Raymond Lulle guérit, et à peine eut-il recouvré l’usage de ses forces qu’il monta sur le premier vaisseau dont la direction s’accordait avec ses desseins et débarqua à Tunis avec tous les livres qu’il avait composés dans l’intention de combattre et de ruiner les doctrines de l’islamisme. Son premier soin dans cette ville fut de chercher les hommes les plus savans dans la loi de Mahomet pour discuter avec eux, les convaincre de la vérité de la religion chrétienne, et former par ce moyen un noyau de disciples qui pussent l’aider à répandre les vérités qu’il apportait. Les auteurs du temps affirment qu’il réussit d’abord merveilleusement dans cette entreprise. Ce qui est hors de doute, c’est qu’indépendamment de la liberté qu’on lui accorda de faire ses prédications, il trouva encore assez de loisir et de tranquillité pour composer à Tunis sa Table générale des Sciences. Mais ce calme ne dura pas très long-temps, et sa mission fut tout à coup interrompue par les accusations que l’on porta au roi de Tunis contre lui. Sitôt que ce souverain sut que Raymond Lulle n’avait entrepris rien moins que de détourner le peuple du culte de Mahomet, il fit jeter le prédicateur en prison, puis le condamna à mort. En cette circonstance, Raymond Lulle ne dut son salut qu’à l’estime extraordinaire qu’un prêtre arabe faisait de lui à cause de son grand savoir et de la générosité de son caractère. Par ses intercessions et à force de prières, ce prêtre obtint du roi de Tunis une commutation de peine en faveur du condamné. Raymond Lulle reçut l’ordre de quitter Tunis immédiatement, avec défense d’y reparaître jamais sous peine de la mort. Il sortit de la ville, environné d’une populace qui faillit rendre la clémence du souverain inutile, car les femmes et les enfans furent sur le point de le lapider en le chassant de Tunis.

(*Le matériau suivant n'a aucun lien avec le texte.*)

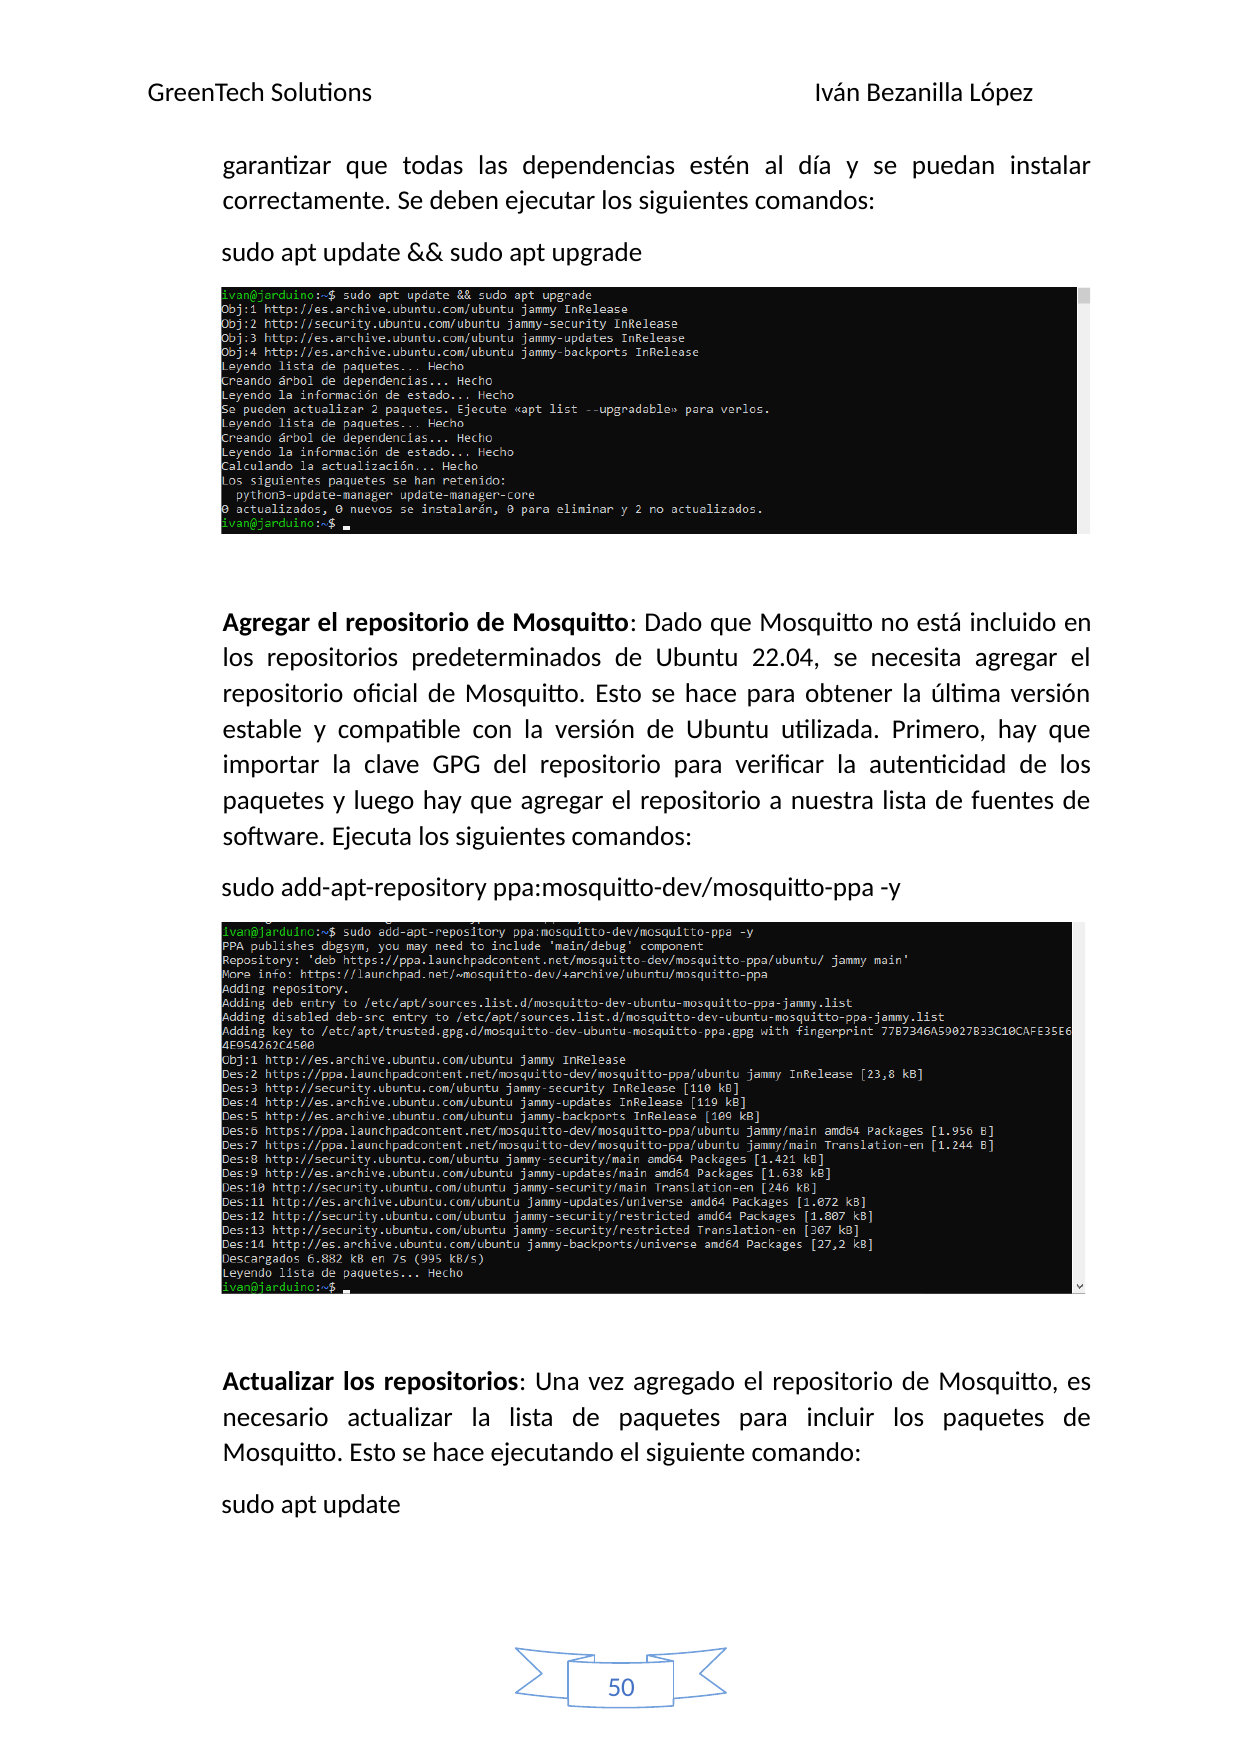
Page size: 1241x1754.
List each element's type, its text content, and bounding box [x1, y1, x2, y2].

text sudo apt update && sudo apt upgrade [221, 235, 1092, 268]
text Actualizar los repositorios: Una vez agregado el repositorio de Mosquitto, es necesario actualizar la lista de paquetes para incluir los paquetes de Mosquitto. Esto se hace ejecutando el siguiente comando: [222, 1364, 1092, 1468]
picture [221, 287, 1091, 534]
text sudo apt update [221, 1487, 1092, 1520]
text Agregar el repositorio de Mosquitto: Dado que Mosquitto no está incluido en los repositorios predeterminados de Ubuntu 22.04, se necesita agregar el repositorio oficial de Mosquitto. Esto se hace para obtener la última versión estable y compatible con la versión de Ubuntu utilizada. Primero, hay que importar la clave GPG del repositorio para verificar la autenticidad de los paquetes y luego hay que agregar el repositorio a nuestra lista de fuentes de software. Ejecuta los siguientes comandos: [222, 605, 1092, 852]
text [222, 148, 1092, 216]
text sudo add-apt-repository ppa:mosquitto-dev/mosquitto-ppa -y [221, 871, 1092, 904]
picture [221, 922, 1086, 1294]
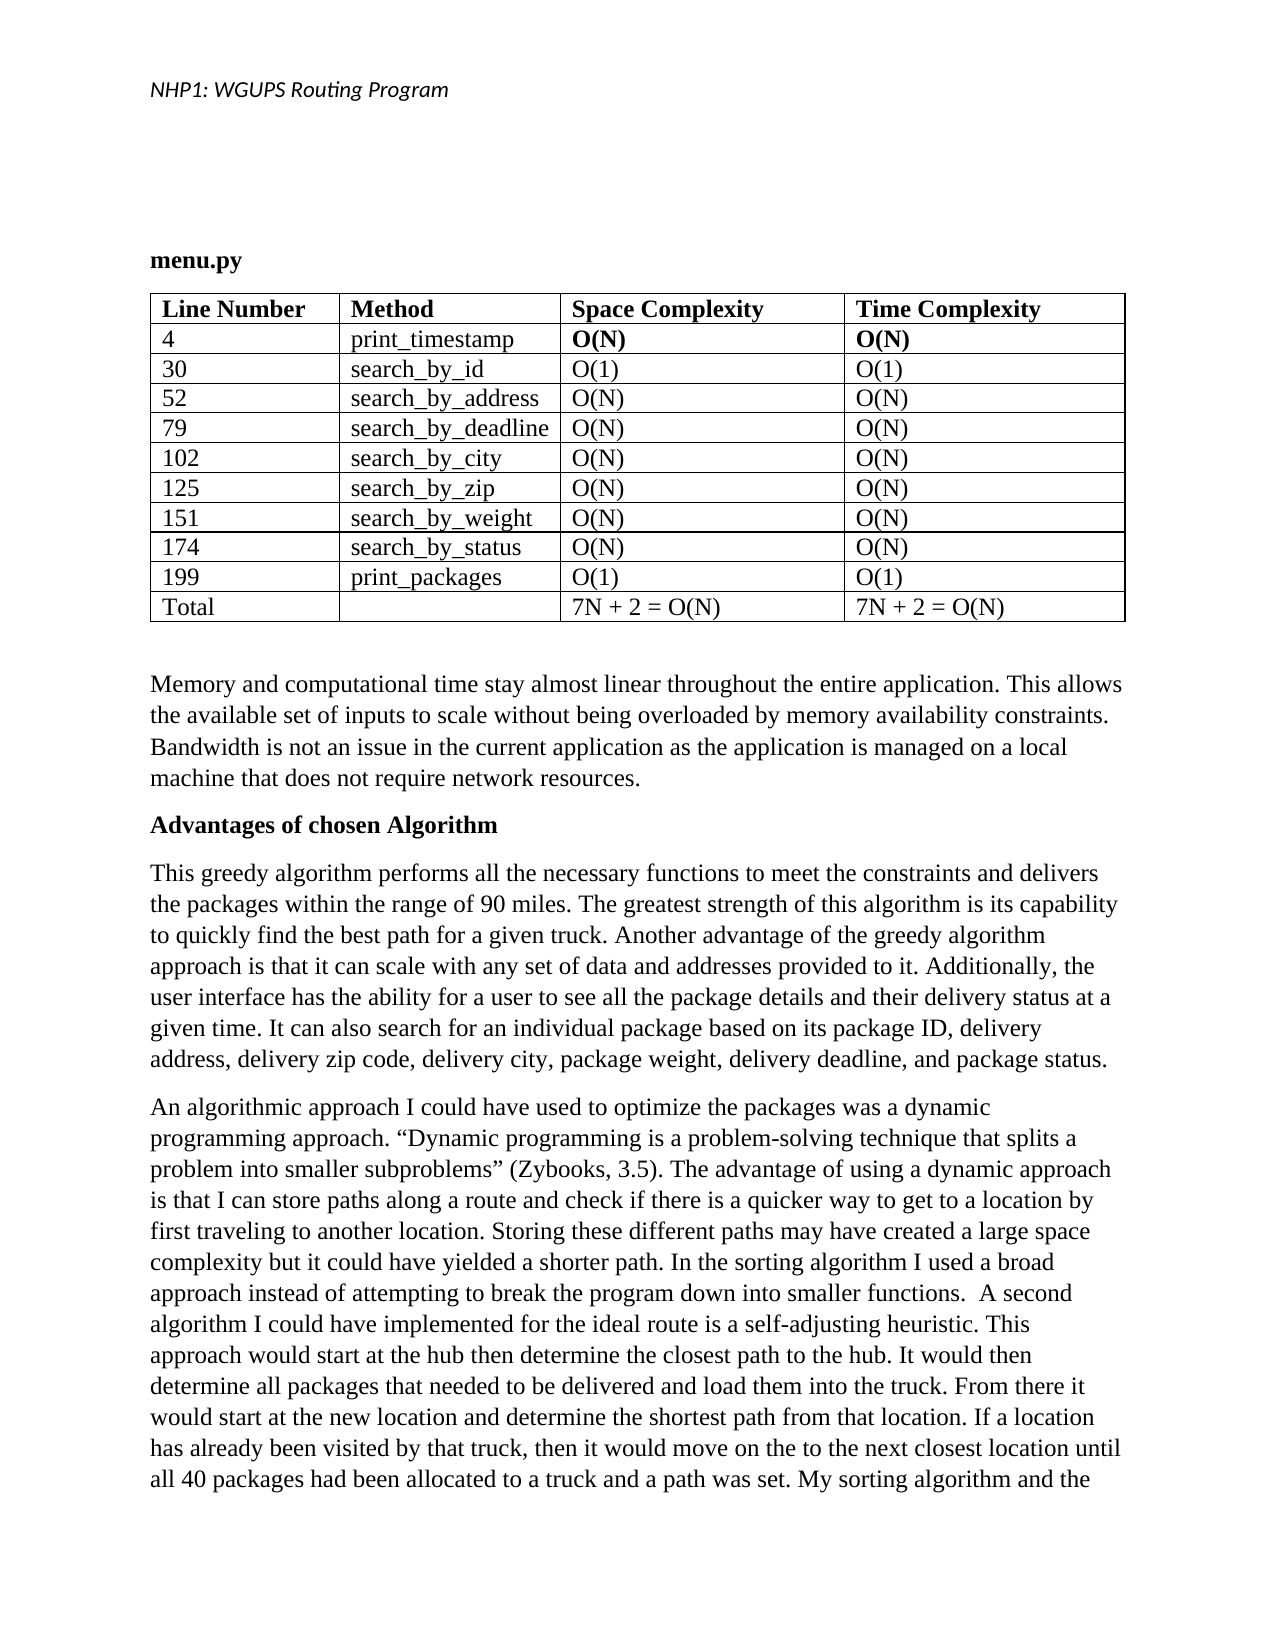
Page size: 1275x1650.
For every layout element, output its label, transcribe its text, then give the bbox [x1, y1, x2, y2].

table_cell O(N) [561, 503, 844, 531]
table_cell O(N) [561, 533, 844, 561]
table_cell print_packages [340, 562, 560, 591]
table_cell O(N) [845, 533, 1124, 561]
table_cell 79 [151, 413, 339, 442]
text Memory and computational time stay almost linear throughout the entire application. This allows the available set of inputs to scale without being overloaded by memory availability constraints. Bandwidth is not an issue in the current application as the application is managed on a local machine that does not require network resources. [150, 669, 1125, 791]
table_cell O(1) [845, 562, 1124, 591]
text menu.py [150, 245, 1125, 274]
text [150, 1092, 1125, 1493]
table_cell search_by_address [340, 384, 560, 412]
table_header Method [340, 294, 560, 323]
table_cell O(N) [845, 413, 1124, 442]
table_cell 151 [151, 503, 339, 531]
table_header Line Number [151, 294, 339, 323]
table_cell O(N) [561, 443, 844, 472]
table_cell search_by_city [340, 443, 560, 472]
table_header Time Complexity [845, 294, 1124, 323]
table_cell O(N) [845, 503, 1124, 531]
table_cell O(N) [845, 324, 1124, 353]
table_cell O(N) [561, 473, 844, 502]
table_cell O(N) [561, 384, 844, 412]
table_cell O(1) [561, 562, 844, 591]
table_cell search_by_id [340, 354, 560, 382]
table_cell search_by_status [340, 533, 560, 561]
table_cell O(N) [845, 384, 1124, 412]
table_cell 7N + 2 = O(N) [845, 592, 1124, 621]
table_cell 174 [151, 533, 339, 561]
table_cell O(N) [845, 473, 1124, 502]
table_cell 102 [151, 443, 339, 472]
table_cell search_by_deadline [340, 413, 560, 442]
table_header Space Complexity [561, 294, 844, 323]
table_cell O(N) [561, 324, 844, 353]
table_cell 125 [151, 473, 339, 502]
table_cell O(N) [561, 413, 844, 442]
table_cell 7N + 2 = O(N) [561, 592, 844, 621]
text This greedy algorithm performs all the necessary functions to meet the constraints and delivers the packages within the range of 90 miles. The greatest strength of this algorithm is its capability to quickly find the best path for a given truck. Another advantage of the greedy algorithm approach is that it can scale with any set of data and addresses provided to it. Additionally, the user interface has the ability for a user to see all the package details and their delivery status at a given time. It can also search for an individual package based on its package ID, delivery address, delivery zip code, delivery city, package weight, delivery deadline, and package status. [150, 858, 1125, 1073]
table_cell O(1) [561, 354, 844, 382]
table_cell 199 [151, 562, 339, 591]
table_cell O(N) [845, 443, 1124, 472]
text Advantages of chosen Algorithm [150, 810, 1125, 839]
table_cell 52 [151, 384, 339, 412]
table_cell 30 [151, 354, 339, 382]
table_cell search_by_zip [340, 473, 560, 502]
table_cell O(1) [845, 354, 1124, 382]
table_cell print_timestamp [340, 324, 560, 353]
table_cell [340, 592, 560, 621]
table_cell search_by_weight [340, 503, 560, 531]
table_cell 4 [151, 324, 339, 353]
table_cell Total [151, 592, 339, 621]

On était alors en 1292, et Raymond Lulle, dans sa cinquante-septième année, avait atteint un âge où le corps et l’esprit de la plupart des hommes deviennent ordinairement paresseux et stériles. Cependant, grace à l’énergie de son ame, et, il faut bien le supposer, à la force de son tempérament, ce ne fut qu’à dater de cette époque qu’il entra réellement dans la double carrière de missionnaire et de savant qu’il parcourut toujours avec tant de courage, et souvent avec supériorité.